Durant la nuit aimons encore.“

Trotz der etwas idealisierenden Erzählung Halem’s erkennt man, dass das Palais-Royal nichts weiter war als der Hauptversammlungsort der Freudenmädchen. Halem’s Schilderung ist deswegen von Interesse, weil ihr die Ehre widerfahren ist, von Arthur Chuquet, dem treuen Teutophilen, Freunde unserer Literatur und alter deutscher Bücher, ins Französische übersetzt zu werden[267]. Halem, der Mitglied des Jakobinerklubs wurde, berichtet auch haarsträubende Dinge über die sittliche Korruption in dem Hause, wo er Wohnung genommen hatte.
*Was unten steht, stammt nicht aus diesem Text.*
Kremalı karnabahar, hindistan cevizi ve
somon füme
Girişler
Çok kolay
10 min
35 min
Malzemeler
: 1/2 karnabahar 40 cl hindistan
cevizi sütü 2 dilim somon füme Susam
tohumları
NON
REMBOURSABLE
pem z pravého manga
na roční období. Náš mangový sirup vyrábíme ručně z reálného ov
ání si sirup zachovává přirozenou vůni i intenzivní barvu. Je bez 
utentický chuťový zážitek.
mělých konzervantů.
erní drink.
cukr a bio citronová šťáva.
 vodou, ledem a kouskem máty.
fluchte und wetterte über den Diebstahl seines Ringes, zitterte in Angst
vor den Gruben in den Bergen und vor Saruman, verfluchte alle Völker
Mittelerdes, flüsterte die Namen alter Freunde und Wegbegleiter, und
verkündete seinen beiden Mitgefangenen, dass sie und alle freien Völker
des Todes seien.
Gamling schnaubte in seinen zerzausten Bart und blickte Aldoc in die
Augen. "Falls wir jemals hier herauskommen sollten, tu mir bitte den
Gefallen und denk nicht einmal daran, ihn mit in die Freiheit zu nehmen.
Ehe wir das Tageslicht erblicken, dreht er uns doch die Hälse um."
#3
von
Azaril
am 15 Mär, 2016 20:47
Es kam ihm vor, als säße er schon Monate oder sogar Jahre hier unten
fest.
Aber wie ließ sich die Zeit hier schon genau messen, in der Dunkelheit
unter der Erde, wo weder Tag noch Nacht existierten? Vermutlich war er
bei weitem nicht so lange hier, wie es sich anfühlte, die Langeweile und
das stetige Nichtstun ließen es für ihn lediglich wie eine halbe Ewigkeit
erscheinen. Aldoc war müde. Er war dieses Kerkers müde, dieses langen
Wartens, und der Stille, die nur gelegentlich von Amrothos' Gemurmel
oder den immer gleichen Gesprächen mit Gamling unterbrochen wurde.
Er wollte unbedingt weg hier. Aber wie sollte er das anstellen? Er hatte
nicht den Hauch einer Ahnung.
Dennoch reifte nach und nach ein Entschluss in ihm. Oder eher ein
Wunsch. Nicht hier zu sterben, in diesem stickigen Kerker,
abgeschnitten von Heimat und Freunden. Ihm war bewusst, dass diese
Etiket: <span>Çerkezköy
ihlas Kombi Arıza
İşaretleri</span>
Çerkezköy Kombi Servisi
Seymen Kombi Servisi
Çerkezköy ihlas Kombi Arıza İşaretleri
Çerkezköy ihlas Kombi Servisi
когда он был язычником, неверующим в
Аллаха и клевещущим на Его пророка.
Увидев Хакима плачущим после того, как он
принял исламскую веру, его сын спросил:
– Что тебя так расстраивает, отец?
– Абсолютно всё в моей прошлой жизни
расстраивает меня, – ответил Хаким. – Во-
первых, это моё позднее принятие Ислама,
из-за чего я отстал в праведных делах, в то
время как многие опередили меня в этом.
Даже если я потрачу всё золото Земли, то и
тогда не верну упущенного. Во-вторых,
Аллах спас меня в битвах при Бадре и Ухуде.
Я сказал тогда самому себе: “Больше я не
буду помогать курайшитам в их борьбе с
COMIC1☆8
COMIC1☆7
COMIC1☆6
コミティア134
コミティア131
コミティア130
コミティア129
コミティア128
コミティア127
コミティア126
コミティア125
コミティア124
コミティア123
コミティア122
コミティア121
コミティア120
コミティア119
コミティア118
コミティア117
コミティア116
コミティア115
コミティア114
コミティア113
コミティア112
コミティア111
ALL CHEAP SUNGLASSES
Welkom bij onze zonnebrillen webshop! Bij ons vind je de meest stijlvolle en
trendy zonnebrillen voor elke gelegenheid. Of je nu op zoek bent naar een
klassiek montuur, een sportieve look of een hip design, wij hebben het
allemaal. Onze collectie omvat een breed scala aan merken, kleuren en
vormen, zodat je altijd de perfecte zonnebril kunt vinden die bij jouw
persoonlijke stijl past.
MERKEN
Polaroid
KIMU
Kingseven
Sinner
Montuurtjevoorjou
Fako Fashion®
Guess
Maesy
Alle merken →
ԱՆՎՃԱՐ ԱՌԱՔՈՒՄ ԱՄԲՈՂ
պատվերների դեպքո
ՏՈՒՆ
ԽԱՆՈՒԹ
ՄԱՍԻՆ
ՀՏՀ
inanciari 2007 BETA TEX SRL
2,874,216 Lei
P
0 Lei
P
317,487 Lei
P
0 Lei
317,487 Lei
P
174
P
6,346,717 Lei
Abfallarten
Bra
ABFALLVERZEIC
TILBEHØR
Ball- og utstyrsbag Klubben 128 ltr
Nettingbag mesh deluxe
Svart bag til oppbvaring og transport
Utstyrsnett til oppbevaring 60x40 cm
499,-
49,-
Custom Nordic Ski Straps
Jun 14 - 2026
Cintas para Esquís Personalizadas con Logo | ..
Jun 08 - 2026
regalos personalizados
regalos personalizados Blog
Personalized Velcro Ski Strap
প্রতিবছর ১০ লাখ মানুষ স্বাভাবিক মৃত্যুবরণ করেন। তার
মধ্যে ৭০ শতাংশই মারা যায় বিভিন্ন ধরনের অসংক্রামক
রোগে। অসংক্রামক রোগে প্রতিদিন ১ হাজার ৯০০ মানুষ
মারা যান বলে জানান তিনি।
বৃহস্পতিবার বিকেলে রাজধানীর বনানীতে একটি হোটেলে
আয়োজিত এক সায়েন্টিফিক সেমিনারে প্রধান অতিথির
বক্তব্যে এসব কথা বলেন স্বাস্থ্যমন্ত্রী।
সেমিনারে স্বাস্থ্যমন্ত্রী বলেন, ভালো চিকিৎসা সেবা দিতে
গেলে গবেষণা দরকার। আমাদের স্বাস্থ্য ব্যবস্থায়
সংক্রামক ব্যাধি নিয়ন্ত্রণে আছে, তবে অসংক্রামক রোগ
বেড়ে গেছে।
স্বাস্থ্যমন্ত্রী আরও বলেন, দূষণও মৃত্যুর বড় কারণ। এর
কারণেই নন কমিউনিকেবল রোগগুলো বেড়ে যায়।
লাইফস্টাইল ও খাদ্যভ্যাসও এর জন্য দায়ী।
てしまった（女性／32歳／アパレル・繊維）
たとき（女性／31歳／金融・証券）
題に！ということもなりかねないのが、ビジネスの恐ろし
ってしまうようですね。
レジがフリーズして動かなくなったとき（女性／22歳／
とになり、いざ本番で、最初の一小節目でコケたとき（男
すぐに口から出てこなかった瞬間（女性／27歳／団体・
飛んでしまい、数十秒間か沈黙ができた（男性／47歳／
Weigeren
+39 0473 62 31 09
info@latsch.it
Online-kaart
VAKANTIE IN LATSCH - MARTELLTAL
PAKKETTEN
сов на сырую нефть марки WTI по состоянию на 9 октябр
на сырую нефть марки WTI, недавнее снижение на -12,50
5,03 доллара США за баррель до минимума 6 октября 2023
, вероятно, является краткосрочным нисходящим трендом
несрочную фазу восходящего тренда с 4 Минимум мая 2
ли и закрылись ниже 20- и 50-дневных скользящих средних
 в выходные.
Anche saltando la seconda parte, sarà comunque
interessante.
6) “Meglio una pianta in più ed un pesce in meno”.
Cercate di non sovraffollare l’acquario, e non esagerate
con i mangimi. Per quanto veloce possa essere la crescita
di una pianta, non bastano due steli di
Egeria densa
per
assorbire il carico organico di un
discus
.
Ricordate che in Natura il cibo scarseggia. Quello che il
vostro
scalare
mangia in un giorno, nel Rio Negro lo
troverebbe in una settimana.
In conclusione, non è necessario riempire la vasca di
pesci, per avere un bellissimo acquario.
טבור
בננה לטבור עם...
Wenn im Jahre 1772 der Marquis de Carraccioli noch bemerkt, dass das Palais-Royal die Promenade der Elegants sei, der Luxembourg die der Träumer, die Tuilerien, die „von aller Welt“, vor und nach der Oper, besonders des Abends, so konzentrierte sich nach dem Brande der Oper (1781) und nach der Umgestaltung des Palais-Royal durch den Bau von Galerien und Arkaden das gesamte Nachtleben von Paris an diesem Orte.[268] Hier spielten sich dann, besonders mit beginnender Dunkelheit, während der Revolution und des Direktoriums alle jene scheusslichen Szenen ab, deren wir zum Teil schon oben gedacht haben. Das Palais-Royal wurde eine „Höhle der Schurken und Dirnen“[269], die „Kloake von Paris“, wie es Mercier in „Le nouveau Paris“ und Rétif de la Bretonne in seinem grossen Werke über das Palais-Royal geschildert haben. Rétif hat das Leben im Palais-Royal untersucht wie „der Anatom den Leichnam“. Im „Monsieur Nicolas“ schreibt er 1796: „Man weiss, dass das neue Palais-Royal das allgemeine Rendez-vous der Leidenschaften, Unternehmungen, der Wollust, Prostitution, des Spiels, der Agiotage, des Geldverkehrs, der Assignaten, und daher das Zentrum für alle Beobachtungen geworden ist. Dieser berühmte Bazar zog mich nicht blos durch seine Sehenswürdigkeiten an, sondern auch durch die Vergnügungen, welche ich dort fand.“[270]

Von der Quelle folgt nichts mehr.